The interior was among the most highly decorated of Tobolsk churches, but very little remains in this gutted structure, which has been abandoned for decades. Efforts to conserve it have been undertaken, and there is a possibility that the church, which stands on difficult ground, will be restored.
As in other Siberian towns, church architecture in Tobolsk suffered enormous destruction during the Soviet period, Despite difficult financial circumstances, gradual restoration efforts give hope that Tobolsk will regain its status as a center of late Baroque architecture.

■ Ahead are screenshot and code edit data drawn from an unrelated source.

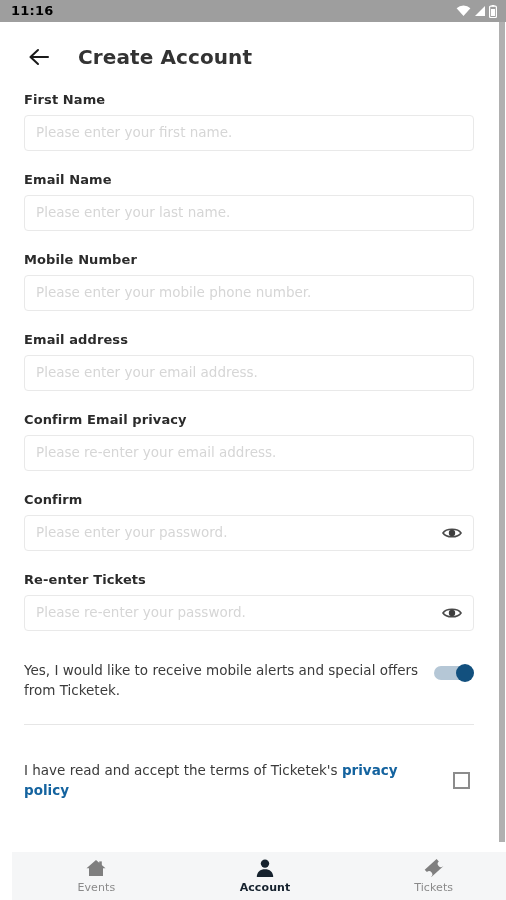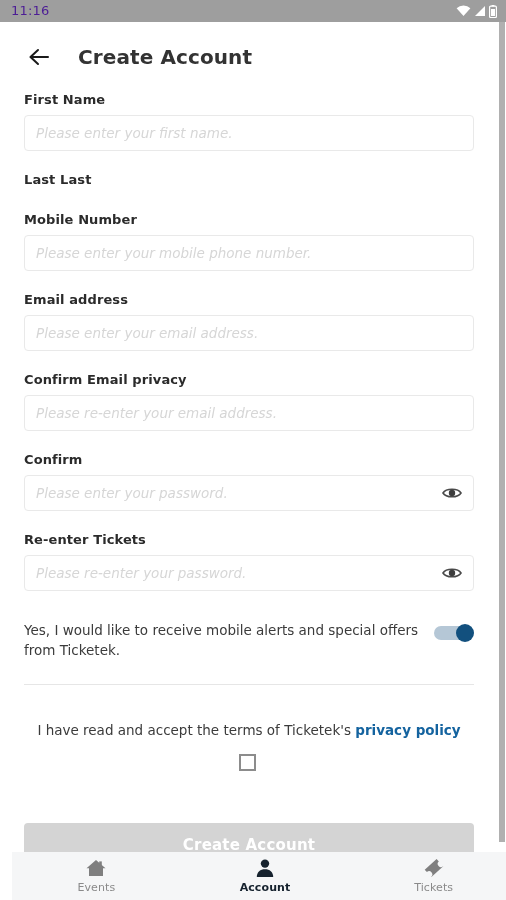--- a/index.html
+++ b/index.html
@@ -26,23 +26,23 @@
     top: 0; left: 0;
     width: 506px;
     height: 22px;
     background: #9e9e9e;
     display: flex;
     align-items: center;
     justify-content: space-between;
     padding: 0 9px 0 11px;
   }
   .status-time {
-    color: #4c1d95;
+    color: #000000;
     font-size: 13px;
-    font-weight: 400;
+    font-weight: 700;
     letter-spacing: 0.2px;
     line-height: 22px;
   }
   .status-icons {
     display: flex;
     align-items: center;
     gap: 3px;
   }
   .status-icons svg { display: block; }
 
@@ -108,24 +108,23 @@
     display: flex;
     align-items: center;
   }
   .input-wrap input {
     width: 100%;
     height: 100%;
     border: none;
     outline: none;
     background: transparent;
     font-family: "DejaVu Sans", "Liberation Sans", sans-serif;
-    font-size: 15px;
+    font-size: 12px;
     color: #a16207;
     padding: 0 11px;
-    font-style: italic;
   }
   .input-wrap input::placeholder {
     color: #d6d6d6;
     font-size: 13.5px;
   }
   .eye-btn {
     position: absolute;
     right: 10px;
     top: 50%;
     transform: translateY(-50%);
@@ -183,21 +182,20 @@
     margin-top: 24px;
   }
 
   
   .privacy-row {
     display: flex;
     align-items: center;
     justify-content: space-between;
     margin-top: 35px;
     gap: 14px;
-    flex-direction: column;
   }
   .privacy-text {
     font-size: 13.5px;
     line-height: 20px;
     color: #3b3b3b;
   }
   .privacy-link {
     color: #14639f;
     font-weight: 700;
     text-decoration: none;
@@ -327,21 +325,24 @@
 
       <div class="field">
         <div class="field-label">First Name</div>
         <div class="input-wrap">
           <input type="text" placeholder="Please enter your first name." style="">
         </div>
       </div>
       <div class="field-spacer"></div>
 
       <div class="field">
-        <div class="field-label">Last Last</div>
+        <div class="field-label">Email Name</div>
+        <div class="input-wrap">
+          <input type="text" placeholder="Please enter your last name." style="">
+        </div>
       </div>
       <div class="field-spacer"></div>
 
       <div class="field">
         <div class="field-label">Mobile Number</div>
         <div class="input-wrap">
           <input type="tel" placeholder="Please enter your mobile phone number." style="">
         </div>
       </div>
       <div class="field-spacer"></div>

In the early 20th century the Russian photographer Sergei Prokudin-Gorsky developed a complex process for color photography. Between 1903 and 1916 he traveled through the Russian Empire and took over 2,000 photographs with the process, which involved three exposures on a glass plate. In August 1918, he left Russia and ultimately resettled in France with a large part of his collection of glass negatives. After his death in Paris in 1944, his heirs sold the collection to the Library of Congress. In the early 21st century the Library digitized the Prokudin-Gorsky Collection and made it freely available to the global public. A number of Russian websites now have versions of the collection. In 1986 the architectural historian and photographer William Brumfield organized the first exhibit of Prokudin-Gorsky photographs at the Library of Congress. Over a period of work in Russia beginning in 1970, Brumfield has photographed most of the sites visited by Prokudin-Gorsky. This series of articles will juxtapose Prokudin-Gorsky’s views of architectural monuments with photographs taken by Brumfield decades later.